Piu del jeans firmato dove l’etichetta, quel pezzettino di stoffa che fa da spartiacque tra chi può e chi vorrebbe, sta appiccicata in zona disagiata, nelle terga, proprio sotto la cintura. I più scafati la sgamano al primo colpo d’occhio, i neofiti devono soggiornare con lo sguardo a lungo. E mica è detto che ci riescano a capire se l’autografo su cotanta meraviglia sia di questo o quel guru dello stile.
Con le mascherine è altra vita. Il virus ce le ha imposte, la moda ce le ha fatte amare. A tal punto che è nata una nuova generazione di “fashion victim”: i vanitosi della mascherina.
La esibiscono come un trofeo. Dipinta, strutturata, firmata, rubata al pennello di un artista o alla lungimiranza economica di uno stilista. Abbinata agli abiti, del colore delle scarpe del tessuto della camicia come fosse la pochette di un elegantone. Dal proteggiamoci siamo passati al proteggiamoci con stile al chimelatogliepiù.
Prodotto scacciacrisi per qualche industria tessile che si è furbamente riconvertita si è trasformata da oggetto di protezione individuale a elemento di moda.
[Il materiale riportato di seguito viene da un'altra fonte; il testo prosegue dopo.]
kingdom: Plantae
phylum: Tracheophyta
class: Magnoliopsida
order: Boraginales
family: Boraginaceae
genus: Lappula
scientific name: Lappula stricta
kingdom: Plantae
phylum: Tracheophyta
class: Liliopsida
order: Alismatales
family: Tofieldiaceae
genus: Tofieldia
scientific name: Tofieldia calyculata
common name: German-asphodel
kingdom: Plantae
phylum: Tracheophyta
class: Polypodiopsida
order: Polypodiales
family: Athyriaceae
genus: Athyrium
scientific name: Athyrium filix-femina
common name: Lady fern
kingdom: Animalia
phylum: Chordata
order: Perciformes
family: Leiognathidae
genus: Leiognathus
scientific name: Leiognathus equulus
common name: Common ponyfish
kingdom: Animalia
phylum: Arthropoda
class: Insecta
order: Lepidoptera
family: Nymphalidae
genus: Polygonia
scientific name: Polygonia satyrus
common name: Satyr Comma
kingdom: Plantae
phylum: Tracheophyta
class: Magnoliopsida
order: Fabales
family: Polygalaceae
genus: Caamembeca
I grandi marchi la propongono come accessorio per distinguersi, la moda chip la esibisce con ironia. E vai a musetti di cane, quadri di Klimt, oceani spumeggianti, barbe finte e labbra a canotto.
Siamo tutti volti a metà. A me gli occhi, quando il fashion occhiale non cela, il resto è moda. Stop a labbra disegnate e pizzetti impertinenti, baffi ammiccanti o counturing arditi. Il fascino è del privato, in nome della scienza abbiamo consegnato la parte inferiore del nostro volto al consumismo. E che poi protegga o meno è questione secondaria.
Se l’elemento distintivo per i modaioli sta tutto nel cosa mi metto, per i salutisti osservanti è il “come la metto”. Un esercito di noiose mascherine chirurgiche che dovrebbero essere usa e getta e che diventano il capo della stagione.
Il rigoroso la calza dall’occhio in giù non curante dell’occhiale che si appanna e non se la toglie neppure quando in auto guida in solitaria; il “vorrei ma non ci riesco” l’appoggia mollemente sulla punta del naso confidando in quel refolo di aria fresca che s’intrufola.
Poi c’è lo spigliato, mascherina “semovente”, sale e scende sulla base della necessità, abitualmente alberga sulla punta del mento in un magico equilibrismo.
Il trasgressivo la tiene al polso, si sa mai servisse; quello che “io non ce la posso fare” in testa a mo di tendina parasole pronta a calarsi alla prima avvisaglia di pericolo. I più scialli si adornano il collo, c’è ma non si vede. Gli irriducibili ce l’hanno, ma in tasca, tra un kleenex e i 5 euro per la colazione: elastici consunti e neri, tessuto carta unto e bisunto. Non importa l’importate è esistere.
Non ultimi i “bastian contrari”, mascherina a chi? Negazionisti per natura ribelli per scelta esibiscono la propria nudità senza pudore, non omologati in un universo di coscienziosi cittadini. E che il virus sia con voi.